WORK TASK: Restate each entry exactly, without pictures.

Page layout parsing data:
Content starts
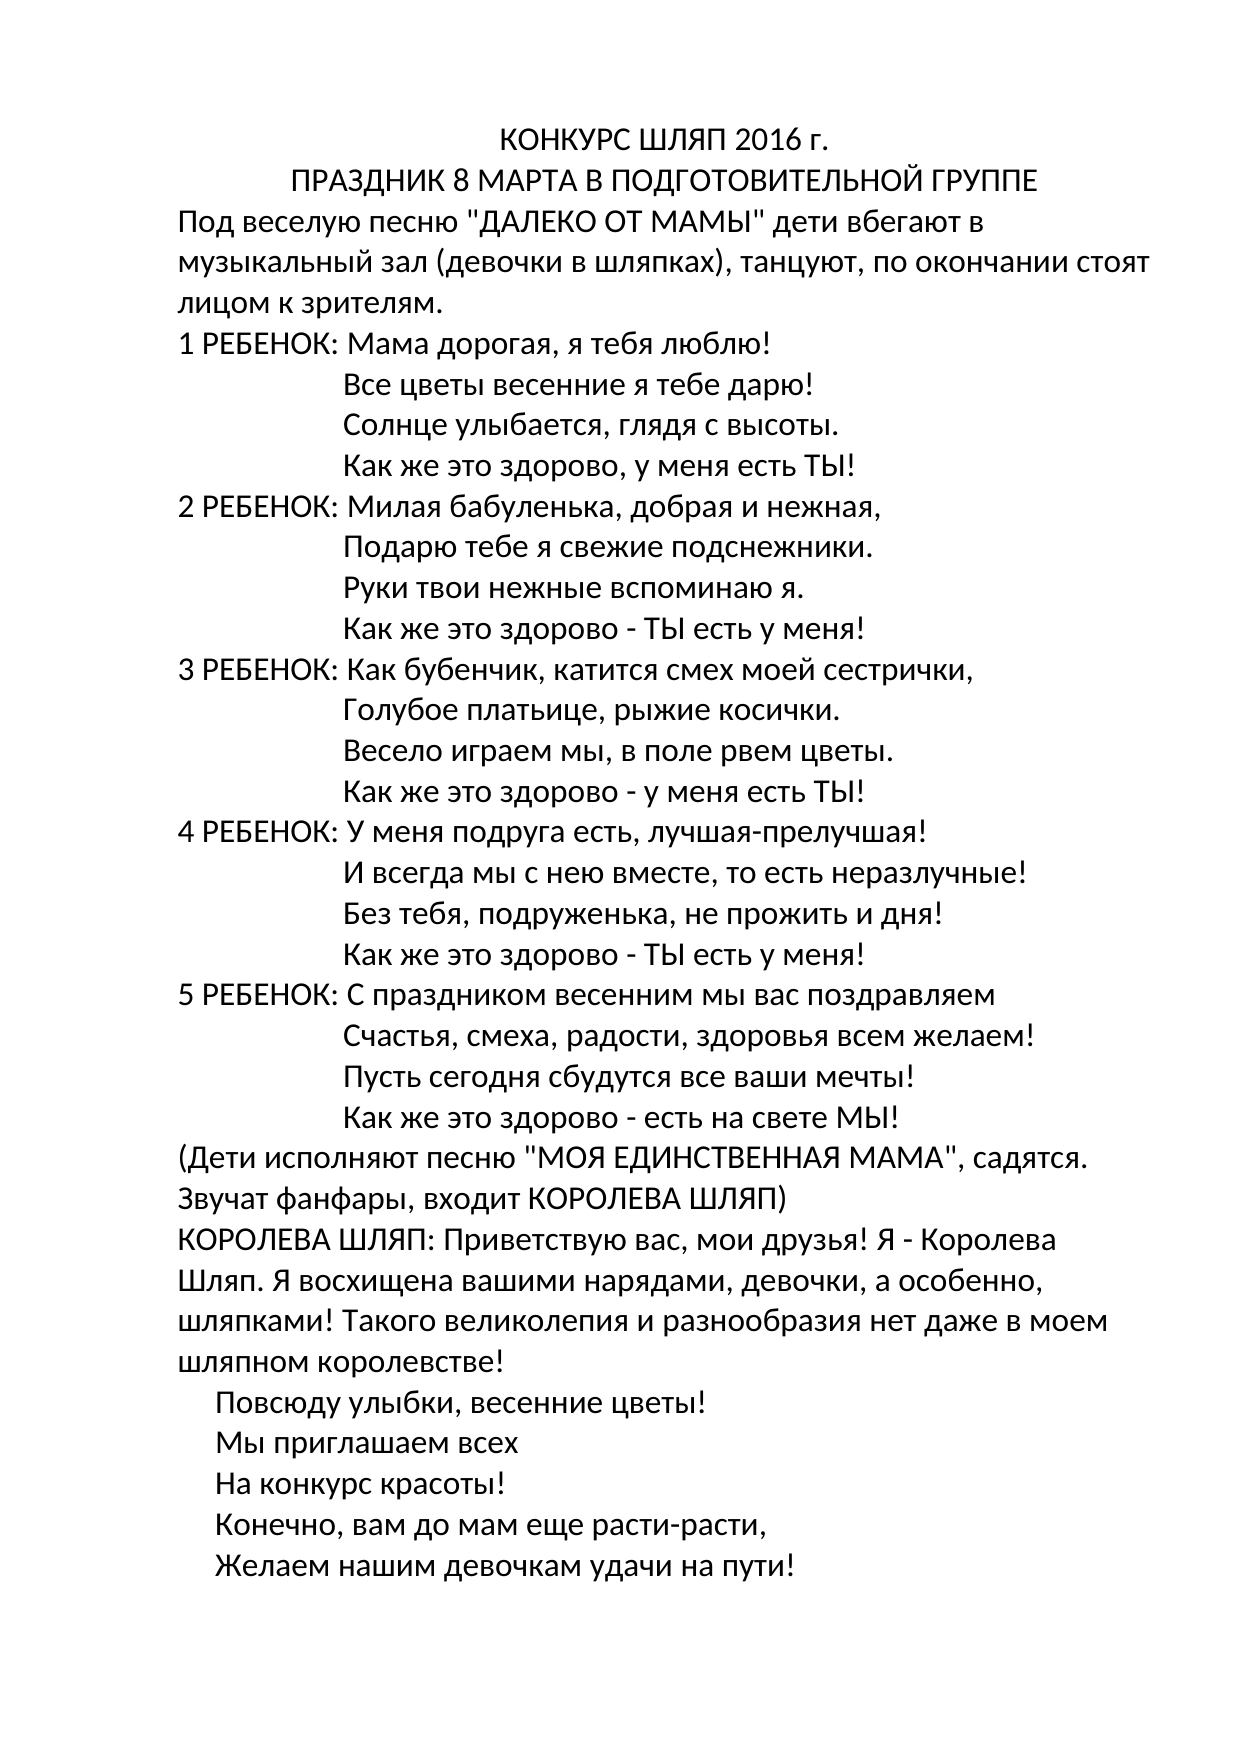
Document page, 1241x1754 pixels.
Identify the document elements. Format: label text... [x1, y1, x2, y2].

text Как же это здорово - у меня есть ТЫ! [177, 770, 1152, 811]
text Как же это здорово - ТЫ есть у меня! [177, 607, 1152, 648]
text Как же это здорово - ТЫ есть у меня! [177, 933, 1152, 973]
text КОНКУРС ШЛЯП 2016 г. [177, 118, 1152, 159]
text Под веселую песню "ДАЛЕКО ОТ МАМЫ" дети вбегают в музыкальный зал (девочки в шляпках), танцуют, по окончании стоят лицом к зрителям. [177, 199, 1152, 322]
text Все цветы весенние я тебе дарю! [177, 362, 1152, 403]
text 2 РЕБЕНОК: Милая бабуленька, добрая и нежная, [177, 485, 1152, 525]
text Без тебя, подруженька, не прожить и дня! [177, 892, 1152, 933]
text Руки твои нежные вспоминаю я. [177, 566, 1152, 607]
text Мы приглашаем всех [177, 1421, 1152, 1462]
text 5 РЕБЕНОК: С праздником весенним мы вас поздравляем [177, 973, 1152, 1014]
text 3 РЕБЕНОК: Как бубенчик, катится смех моей сестрички, [177, 648, 1152, 688]
text КОРОЛЕВА ШЛЯП: Приветствую вас, мои друзья! Я - Королева Шляп. Я восхищена вашими нарядами, девочки, а особенно, шляпками! Такого великолепия и разнообразия нет даже в моем шляпном королевстве! [177, 1218, 1152, 1381]
text Как же это здорово - есть на свете МЫ! [177, 1096, 1152, 1136]
text Как же это здорово, у меня есть ТЫ! [177, 444, 1152, 485]
text Подарю тебе я свежие подснежники. [177, 525, 1152, 566]
text Пусть сегодня сбудутся все ваши мечты! [177, 1055, 1152, 1096]
text ПРАЗДНИК 8 МАРТА В ПОДГОТОВИТЕЛЬНОЙ ГРУППЕ [177, 159, 1152, 199]
text На конкурс красоты! [177, 1462, 1152, 1503]
text И всегда мы с нею вместе, то есть неразлучные! [177, 851, 1152, 892]
text 1 РЕБЕНОК: Мама дорогая, я тебя люблю! [177, 322, 1152, 362]
text Повсюду улыбки, весенние цветы! [177, 1381, 1152, 1421]
text Солнце улыбается, глядя с высоты. [177, 403, 1152, 444]
text Голубое платьице, рыжие косички. [177, 688, 1152, 729]
text Желаем нашим девочкам удачи на пути! [177, 1544, 1152, 1584]
text Счастья, смеха, радости, здоровья всем желаем! [177, 1014, 1152, 1055]
text 4 РЕБЕНОК: У меня подруга есть, лучшая-прелучшая! [177, 811, 1152, 851]
text (Дети исполняют песню "МОЯ ЕДИНСТВЕННАЯ МАМА", садятся. Звучат фанфары, входит КОРОЛЕВА ШЛЯП) [177, 1136, 1152, 1218]
text Весело играем мы, в поле рвем цветы. [177, 729, 1152, 770]
text Конечно, вам до мам еще расти-расти, [177, 1503, 1152, 1544]
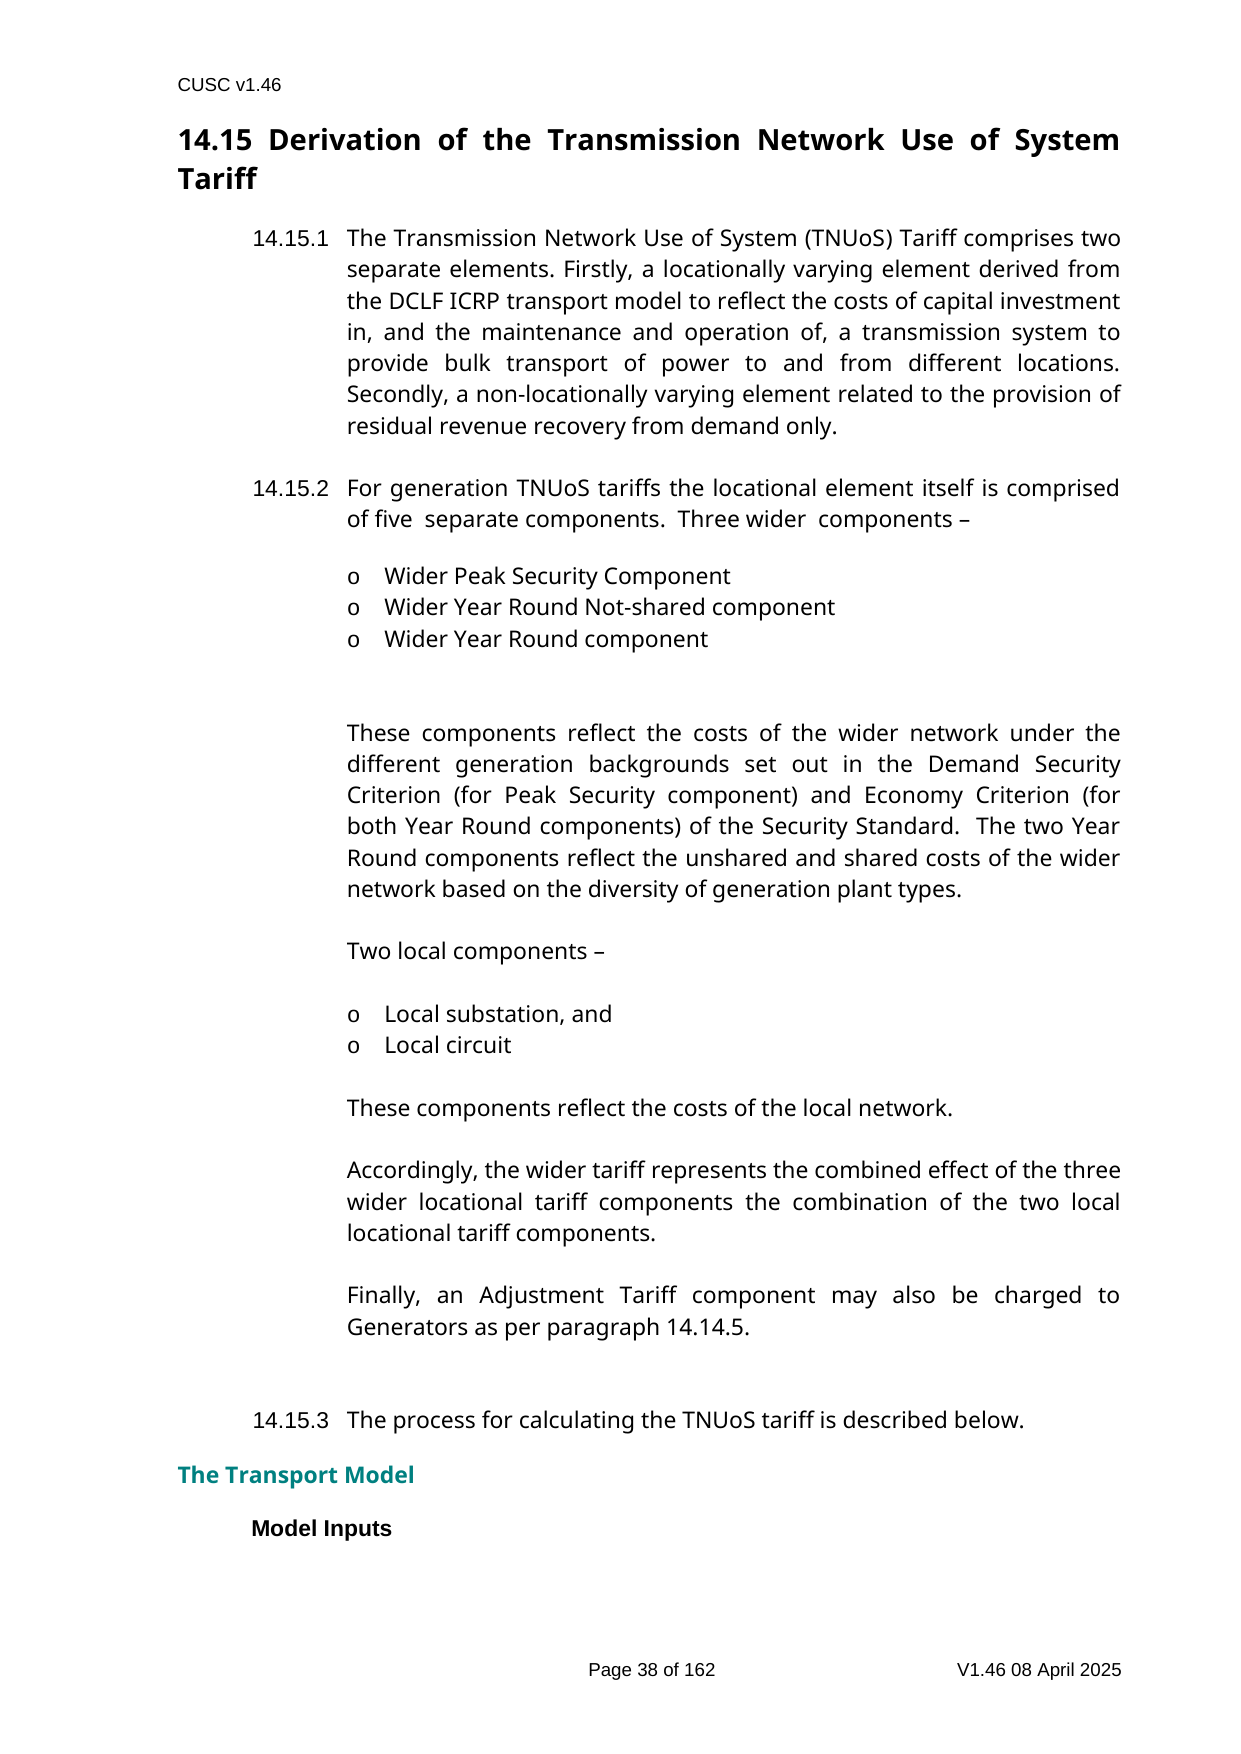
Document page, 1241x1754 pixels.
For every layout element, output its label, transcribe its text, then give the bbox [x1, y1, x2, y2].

text These components reflect the costs of the wider network under the different generation backgrounds set out in the Demand Security Criterion (for Peak Security component) and Economy Criterion (for both Year Round components) of the Security Standard. The two Year Round components reflect the unshared and shared costs of the wider network based on the diversity of generation plant types. [347, 717, 1121, 904]
list Wider Peak Security Component [347, 560, 1121, 591]
list For generation TNUoS tariffs the locational element itself is comprised of five separate components. Three wider components – [252, 472, 1121, 534]
list Local substation, and [347, 998, 1121, 1029]
list The Transmission Network Use of System (TNUoS) Tariff comprises two separate elements. Firstly, a locationally varying element derived from the DCLF ICRP transport model to reflect the costs of capital investment in, and the maintenance and operation of, a transmission system to provide bulk transport of power to and from different locations. Secondly, a non-locationally varying element related to the provision of residual revenue recovery from demand only. [252, 222, 1121, 441]
list Local circuit [347, 1029, 1121, 1061]
subtitle Model Inputs [251, 1515, 1121, 1541]
text Finally, an Adjustment Tariff component may also be charged to Generators as per paragraph 14.14.5. [347, 1279, 1121, 1342]
subtitle 14.15 Derivation of the Transmission Network Use of System Tariff [177, 119, 1121, 198]
text Two local components – [347, 935, 1121, 967]
list Wider Year Round Not-shared component [347, 591, 1121, 623]
text These components reflect the costs of the local network. [347, 1092, 1121, 1123]
text Accordingly, the wider tariff represents the combined effect of the three wider locational tariff components the combination of the two local locational tariff components. [347, 1154, 1121, 1248]
subtitle The Transport Model [177, 1459, 1121, 1491]
list Wider Year Round component [347, 623, 1121, 654]
list The process for calculating the TNUoS tariff is described below. [252, 1404, 1121, 1436]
Content ends
SOLUTION FOR THIS TASK:
Document page, 1241x1754 pixels.
Identify the document elements. Format: label text... [x1, y1, x2, y2].

text Как же это здорово - у меня есть ТЫ! [177, 770, 1152, 811]
text Как же это здорово - ТЫ есть у меня! [177, 607, 1152, 648]
text Как же это здорово - ТЫ есть у меня! [177, 933, 1152, 973]
text КОНКУРС ШЛЯП 2016 г. [177, 118, 1152, 159]
text Под веселую песню "ДАЛЕКО ОТ МАМЫ" дети вбегают в музыкальный зал (девочки в шляпках), танцуют, по окончании стоят лицом к зрителям. [177, 199, 1152, 322]
text Все цветы весенние я тебе дарю! [177, 362, 1152, 403]
text 2 РЕБЕНОК: Милая бабуленька, добрая и нежная, [177, 485, 1152, 525]
text Без тебя, подруженька, не прожить и дня! [177, 892, 1152, 933]
text Руки твои нежные вспоминаю я. [177, 566, 1152, 607]
text Мы приглашаем всех [177, 1421, 1152, 1462]
text 5 РЕБЕНОК: С праздником весенним мы вас поздравляем [177, 973, 1152, 1014]
text 3 РЕБЕНОК: Как бубенчик, катится смех моей сестрички, [177, 648, 1152, 688]
text КОРОЛЕВА ШЛЯП: Приветствую вас, мои друзья! Я - Королева Шляп. Я восхищена вашими нарядами, девочки, а особенно, шляпками! Такого великолепия и разнообразия нет даже в моем шляпном королевстве! [177, 1218, 1152, 1381]
text Как же это здорово - есть на свете МЫ! [177, 1096, 1152, 1136]
text Как же это здорово, у меня есть ТЫ! [177, 444, 1152, 485]
text Подарю тебе я свежие подснежники. [177, 525, 1152, 566]
text Пусть сегодня сбудутся все ваши мечты! [177, 1055, 1152, 1096]
text ПРАЗДНИК 8 МАРТА В ПОДГОТОВИТЕЛЬНОЙ ГРУППЕ [177, 159, 1152, 199]
text На конкурс красоты! [177, 1462, 1152, 1503]
text И всегда мы с нею вместе, то есть неразлучные! [177, 851, 1152, 892]
text 1 РЕБЕНОК: Мама дорогая, я тебя люблю! [177, 322, 1152, 362]
text Повсюду улыбки, весенние цветы! [177, 1381, 1152, 1421]
text Солнце улыбается, глядя с высоты. [177, 403, 1152, 444]
text Голубое платьице, рыжие косички. [177, 688, 1152, 729]
text Желаем нашим девочкам удачи на пути! [177, 1544, 1152, 1584]
text Счастья, смеха, радости, здоровья всем желаем! [177, 1014, 1152, 1055]
text 4 РЕБЕНОК: У меня подруга есть, лучшая-прелучшая! [177, 811, 1152, 851]
text (Дети исполняют песню "МОЯ ЕДИНСТВЕННАЯ МАМА", садятся. Звучат фанфары, входит КОРОЛЕВА ШЛЯП) [177, 1136, 1152, 1218]
text Весело играем мы, в поле рвем цветы. [177, 729, 1152, 770]
text Конечно, вам до мам еще расти-расти, [177, 1503, 1152, 1544]
Document page, 1241x1754 pixels.
For every layout element, output its label, transcribe its text, then give the bbox [x1, y1, x2, y2].

text These components reflect the costs of the wider network under the different generation backgrounds set out in the Demand Security Criterion (for Peak Security component) and Economy Criterion (for both Year Round components) of the Security Standard. The two Year Round components reflect the unshared and shared costs of the wider network based on the diversity of generation plant types. [347, 717, 1121, 904]
list Wider Peak Security Component [347, 560, 1121, 591]
list For generation TNUoS tariffs the locational element itself is comprised of five separate components. Three wider components – [252, 472, 1121, 534]
list Local substation, and [347, 998, 1121, 1029]
list The Transmission Network Use of System (TNUoS) Tariff comprises two separate elements. Firstly, a locationally varying element derived from the DCLF ICRP transport model to reflect the costs of capital investment in, and the maintenance and operation of, a transmission system to provide bulk transport of power to and from different locations. Secondly, a non-locationally varying element related to the provision of residual revenue recovery from demand only. [252, 222, 1121, 441]
list Local circuit [347, 1029, 1121, 1061]
subtitle Model Inputs [251, 1515, 1121, 1541]
text Finally, an Adjustment Tariff component may also be charged to Generators as per paragraph 14.14.5. [347, 1279, 1121, 1342]
subtitle 14.15 Derivation of the Transmission Network Use of System Tariff [177, 119, 1121, 198]
text Two local components – [347, 935, 1121, 967]
list Wider Year Round Not-shared component [347, 591, 1121, 623]
text These components reflect the costs of the local network. [347, 1092, 1121, 1123]
text Accordingly, the wider tariff represents the combined effect of the three wider locational tariff components the combination of the two local locational tariff components. [347, 1154, 1121, 1248]
subtitle The Transport Model [177, 1459, 1121, 1491]
list Wider Year Round component [347, 623, 1121, 654]
list The process for calculating the TNUoS tariff is described below. [252, 1404, 1121, 1436]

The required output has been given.